WHAT YOU SHOULD DO: Locate every line in the entries below that contains the string "than" with matching case, and copy each such line.

# # # #

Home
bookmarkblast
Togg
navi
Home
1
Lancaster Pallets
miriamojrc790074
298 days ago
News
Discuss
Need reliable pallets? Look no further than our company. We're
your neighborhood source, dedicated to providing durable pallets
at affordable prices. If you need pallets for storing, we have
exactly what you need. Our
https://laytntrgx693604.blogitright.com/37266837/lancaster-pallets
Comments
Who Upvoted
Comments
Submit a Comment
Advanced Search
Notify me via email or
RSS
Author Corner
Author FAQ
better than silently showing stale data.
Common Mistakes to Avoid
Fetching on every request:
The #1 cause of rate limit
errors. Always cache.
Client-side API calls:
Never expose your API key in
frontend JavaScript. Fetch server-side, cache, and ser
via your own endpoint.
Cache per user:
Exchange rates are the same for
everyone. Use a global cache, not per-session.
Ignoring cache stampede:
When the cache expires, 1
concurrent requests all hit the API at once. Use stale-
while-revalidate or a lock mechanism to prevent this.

# # # #

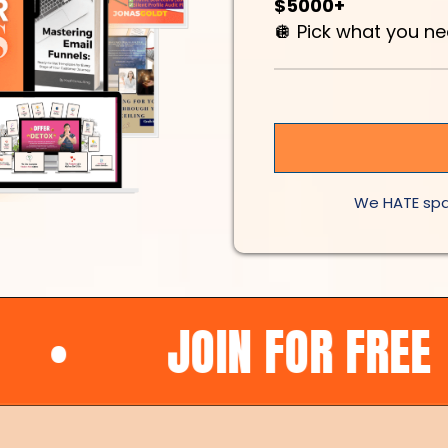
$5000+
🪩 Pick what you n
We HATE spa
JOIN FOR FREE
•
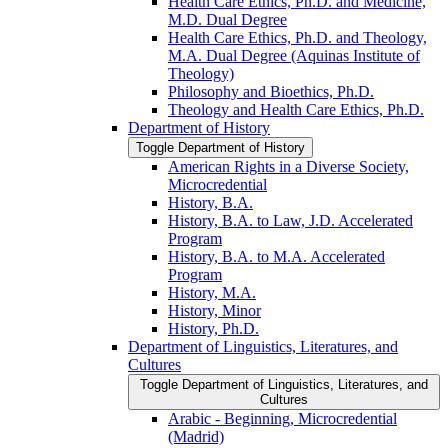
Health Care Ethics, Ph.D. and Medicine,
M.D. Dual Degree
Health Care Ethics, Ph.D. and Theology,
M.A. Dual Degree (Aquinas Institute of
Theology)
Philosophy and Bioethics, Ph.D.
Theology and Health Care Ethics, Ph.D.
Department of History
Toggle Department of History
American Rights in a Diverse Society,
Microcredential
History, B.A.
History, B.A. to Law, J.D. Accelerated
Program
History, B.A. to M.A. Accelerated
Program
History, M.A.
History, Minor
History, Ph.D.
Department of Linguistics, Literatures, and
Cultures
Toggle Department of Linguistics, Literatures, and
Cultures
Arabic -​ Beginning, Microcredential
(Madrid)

# # # #

OUTPUT OF THE TASK:
Need reliable pallets? Look no further than our company. We're
better than silently showing stale data.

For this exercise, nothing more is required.